WORK INSTRUCTIONS | Copy the records below exactly, starting at the line that contains "влаштувалась на роботу до фірми до свого" and ending at the line that contains "Dortmunder Friedhöfe"; leave out any pictures.

■ ■ ■ ■ ■ ■ ■

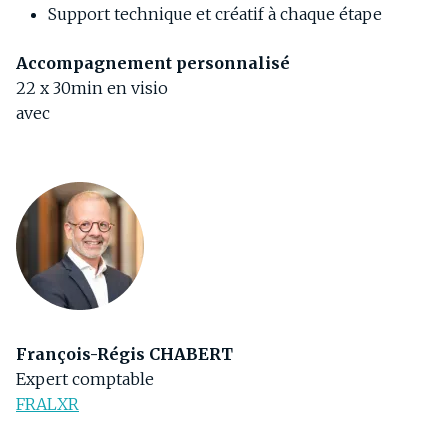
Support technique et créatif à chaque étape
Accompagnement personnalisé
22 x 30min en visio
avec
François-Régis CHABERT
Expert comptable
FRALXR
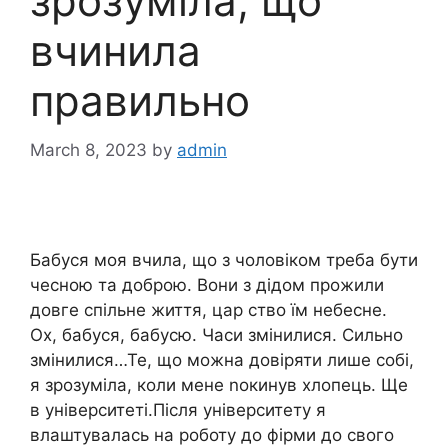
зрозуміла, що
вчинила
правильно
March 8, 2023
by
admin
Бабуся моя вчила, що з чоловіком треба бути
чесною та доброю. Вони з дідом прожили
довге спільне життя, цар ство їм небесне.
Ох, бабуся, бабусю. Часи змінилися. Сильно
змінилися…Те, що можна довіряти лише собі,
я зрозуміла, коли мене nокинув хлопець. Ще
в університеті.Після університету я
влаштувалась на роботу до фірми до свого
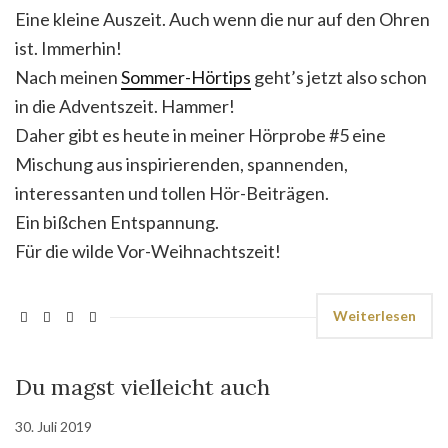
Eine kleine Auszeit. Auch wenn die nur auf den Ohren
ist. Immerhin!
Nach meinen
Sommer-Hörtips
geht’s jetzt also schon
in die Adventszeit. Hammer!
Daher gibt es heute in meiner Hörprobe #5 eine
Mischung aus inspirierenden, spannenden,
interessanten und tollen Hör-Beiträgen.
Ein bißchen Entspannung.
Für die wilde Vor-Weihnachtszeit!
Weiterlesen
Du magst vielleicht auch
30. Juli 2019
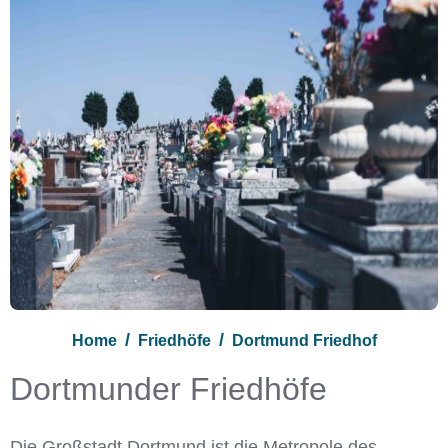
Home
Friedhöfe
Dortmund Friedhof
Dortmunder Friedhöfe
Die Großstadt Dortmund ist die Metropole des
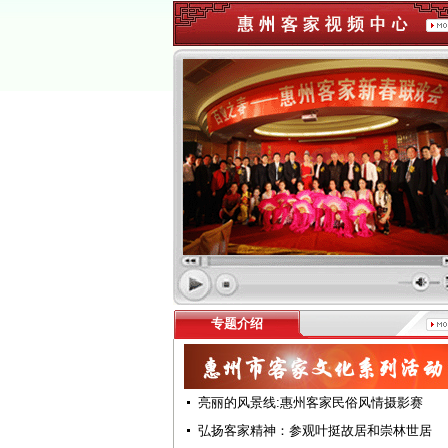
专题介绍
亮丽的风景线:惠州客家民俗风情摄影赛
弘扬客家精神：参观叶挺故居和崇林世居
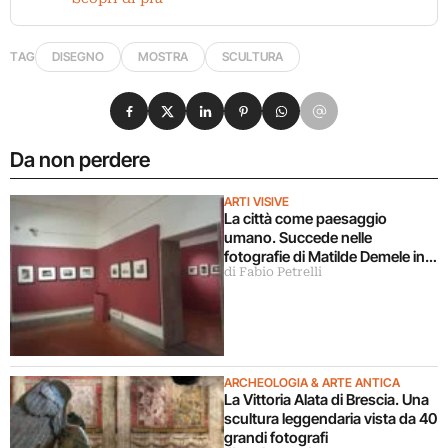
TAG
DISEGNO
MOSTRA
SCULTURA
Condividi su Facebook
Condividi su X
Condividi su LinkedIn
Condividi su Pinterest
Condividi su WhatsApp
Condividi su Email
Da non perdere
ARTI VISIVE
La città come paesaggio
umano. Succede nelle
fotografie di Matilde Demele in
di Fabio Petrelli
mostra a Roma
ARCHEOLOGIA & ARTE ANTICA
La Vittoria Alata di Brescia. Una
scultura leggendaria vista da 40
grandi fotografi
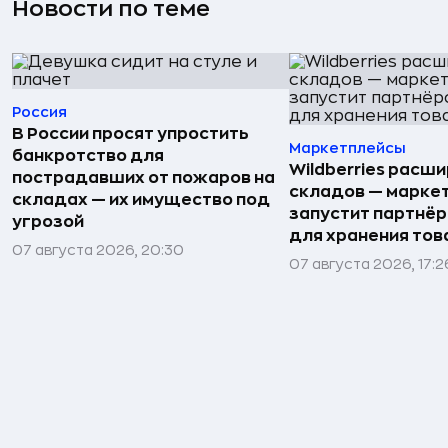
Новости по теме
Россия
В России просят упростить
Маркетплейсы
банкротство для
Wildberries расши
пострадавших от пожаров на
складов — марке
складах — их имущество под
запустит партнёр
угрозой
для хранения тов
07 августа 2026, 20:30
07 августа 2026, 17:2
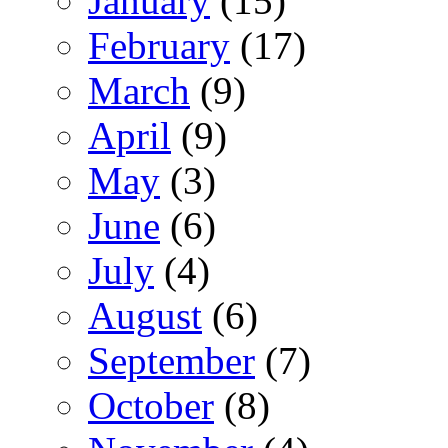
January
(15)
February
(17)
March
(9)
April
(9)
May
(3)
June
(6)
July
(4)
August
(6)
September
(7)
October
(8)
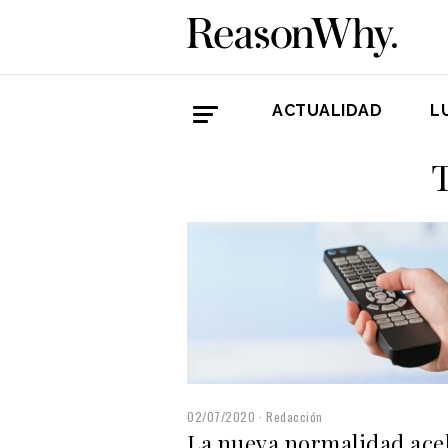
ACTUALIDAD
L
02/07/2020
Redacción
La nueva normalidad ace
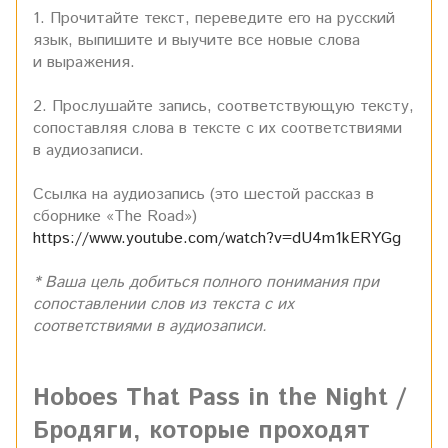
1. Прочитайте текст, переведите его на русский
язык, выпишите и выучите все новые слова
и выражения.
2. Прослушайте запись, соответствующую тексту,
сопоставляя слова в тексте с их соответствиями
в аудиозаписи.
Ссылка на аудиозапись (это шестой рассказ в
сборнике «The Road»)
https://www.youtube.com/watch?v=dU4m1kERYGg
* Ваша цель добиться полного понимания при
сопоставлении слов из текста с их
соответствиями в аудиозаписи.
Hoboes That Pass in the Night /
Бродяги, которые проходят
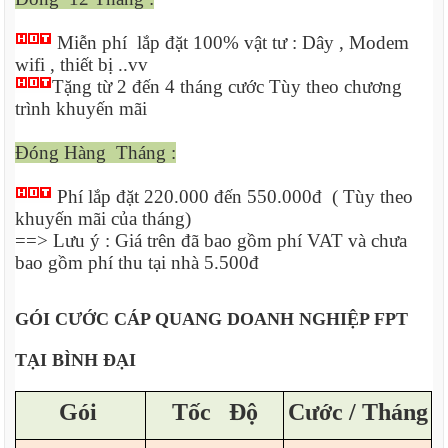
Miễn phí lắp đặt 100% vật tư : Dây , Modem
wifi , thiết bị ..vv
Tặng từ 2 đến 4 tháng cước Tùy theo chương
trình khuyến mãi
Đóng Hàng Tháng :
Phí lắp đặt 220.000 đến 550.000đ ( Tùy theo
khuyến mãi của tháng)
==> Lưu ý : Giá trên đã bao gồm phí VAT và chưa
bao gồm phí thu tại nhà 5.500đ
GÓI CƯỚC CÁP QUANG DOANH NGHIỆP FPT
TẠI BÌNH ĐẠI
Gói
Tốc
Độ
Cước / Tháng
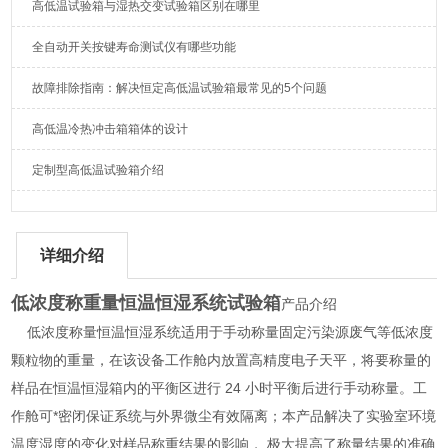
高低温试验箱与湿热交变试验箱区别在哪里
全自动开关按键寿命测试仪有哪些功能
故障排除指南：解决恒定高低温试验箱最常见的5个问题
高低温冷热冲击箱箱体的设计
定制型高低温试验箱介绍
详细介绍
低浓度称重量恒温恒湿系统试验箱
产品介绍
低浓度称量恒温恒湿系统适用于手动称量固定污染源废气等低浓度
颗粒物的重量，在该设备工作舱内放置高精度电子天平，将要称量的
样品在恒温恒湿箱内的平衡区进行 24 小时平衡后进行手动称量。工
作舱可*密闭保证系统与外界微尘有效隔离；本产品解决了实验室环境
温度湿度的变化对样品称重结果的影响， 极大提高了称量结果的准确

■ ■ ■ ■ ■ ■ ■

SOLUTION |
влаштувалась на роботу до фірми до свого
Eine kleine Auszeit. Auch wenn die nur auf den Ohren
ist. Immerhin!
Nach meinen
Sommer-Hörtips
geht’s jetzt also schon
in die Adventszeit. Hammer!
Daher gibt es heute in meiner Hörprobe #5 eine
Mischung aus inspirierenden, spannenden,
interessanten und tollen Hör-Beiträgen.
Ein bißchen Entspannung.
Für die wilde Vor-Weihnachtszeit!
Weiterlesen
Du magst vielleicht auch
30. Juli 2019
Home
Friedhöfe
Dortmund Friedhof
Dortmunder Friedhöfe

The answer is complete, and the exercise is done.